VICTOR VASARELY – LAHUMIERE

Galerie Lahumière
17 rue du Parc Royal, 75003 Paris
October 17 - December 17

© Galerie Lahumière Paris

In 1988, for our last Vasarely exhibition, Werner Spies wrote in our forword… It would suffice, and the time is ready, to have a critical retrospective of his work. Without a doubt, a glance at the extraordinary paintings of the Denfert, Belle-Ile and Gordes-Cristal periods, the photographisms, the planetary folklore and the permutations, will bring us the Vasarely that we still need. Twenty three years passed and no parisian institution made up her mind to show his works. Therefore we decided to close the gap and present in our house on three floors extraordinary works from 1948 onwards, illustrating the five periods described by Werner Spies.

 

Victor Vasarely was born in Hungary in 1906 and died in Paris, 1997. He studied at Sandor Bortnyik’s Muhely (the Hungarian Bauhaus), where he learned to find ways to “go beyond painting” via the geometric-abstract trend that the Bauhaus adapted to every field of art.

 

From a black-and-white period that lasted into the 1960s, Vasarely moved into a kinetic art also known as “optical art,” or Op Art. Works such as Bellatrix (1957) pointed in this direction: by a slight shift and vertical cut in circles he managed to create a certain optical illusion. The works Belle-Ile Meaux and Tampico, inspired by the island of Belle-Ile in Brittany, testify to his avowed efforts to render visible certain deformations based on pebbles on the beach.

 

By the early 1960s Vasarely was developing his own visual alphabet, which he also dubbed “planetary folklore.” This alphabet, inspired by Herbin (see his rough notes of 1973) enabled Vasarely to decompose an image into multiple, regular geometric pieces, called “visual units.” Each piece of this puzzle could be lifted and inserted at another point in the composition. A series of multiples and sculptures were conceived using this approach, as were major architectural projects such as a university dormitory in Caracas and a teacher’s school in Essen, not to mention a huge fresco in Montparnasse station in Paris and various private applications.

 

The field of a painting was handled in an “all over” manner, right to edges, so that there were no longer any privileged zones; form and content, top and bottom, right and left all became interchangeable, as seen in Majus 1967/68. Earlier works had already been signed at the top and the bottom. With such compositions Vasarely sought to address all beholders as equal, rejecting the need for prior cultural knowledge; his works could be immediately grasped and understood.
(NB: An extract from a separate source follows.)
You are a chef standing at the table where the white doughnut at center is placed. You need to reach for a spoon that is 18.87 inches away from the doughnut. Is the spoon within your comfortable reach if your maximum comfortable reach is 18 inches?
The underlying wealth of Vasarely’s oeuvre became truly visible once he began working with color. He made spheres such as Cheyt-rond 1970  in which color above all suggested the third dimension to the viewer. Yet works from the Gestalt series – see Gestalt-Ville  1969  – also used color to reveal the possibility of reversibility, where form can be perceived and felt in a positive and/or negative mode.

In the years that followed, Vasarely tirelessly, significantly pursued his kinetic ideas. He served as a mentor to many artists of the younger generation, and his once disdained works now appeal to a new public.